When it comes to tax penalties, there is a behaviour-based scale that means you pay more for knowingly understating your tax bill than if you make a simple mistake. Unfortunately, HMRC is often over-zealous to apply a “deliberate” tag. Why is this a problem and how did one taxpayer successfully argue against it?

There’s a largely harmonised penalty regime for inaccuracies across different taxes, including income tax. Broadly:

  • a penalty arises because of a lack of reasonable care, the penalty will be between 0% and 30% of the extra tax due
  • the error is deliberate, the penalty will be between 20% and 70% of the extra tax due
  • the error is deliberate and concealed, the penalty will be between 30% and 100% of the extra tax due.
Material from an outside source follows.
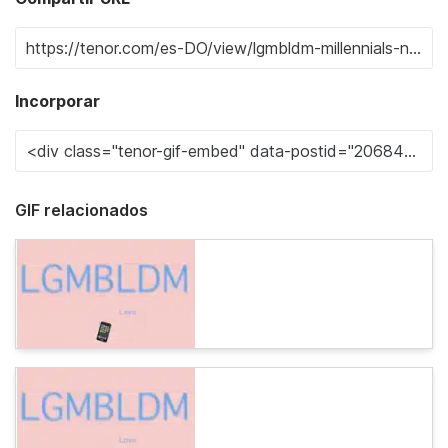
Incorporar
GIF relacionados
However, this isn’t the end of the matter – the behaviour also determines how far back HMRC can issue an assessment for. The ordinary time limit is four years, but if the behaviour is careless this increases to six years. If the inaccuracy arises due to deliberate behaviour (which can include negligence), the time limit is 20 years. HMRC seems to argue that most errors are at least careless, but in some cases it tries to go one step further, as Mr Collier (C) found out.

C had genuine conditions that affected his ability to read, and so he relied heavily on an accountant to submit his personal and partnership returns. There were some omissions following the accountant suffering a family tragedy, which HMRC picked up after a long investigation, and raised assessments and penalties on the basis of “deliberate” behaviour. C didn’t dispute the assessments for the tax, but argued that the behaviour was careless, not deliberate so the assessments (which were issued more than six years after the end of the relevant year) were out of time. The Tribunal’s view was that C had not acted in a reckless way, and there were genuine reasons for the omissions. HMRC had not met the burden of proof required, and C’s appeal was allowed.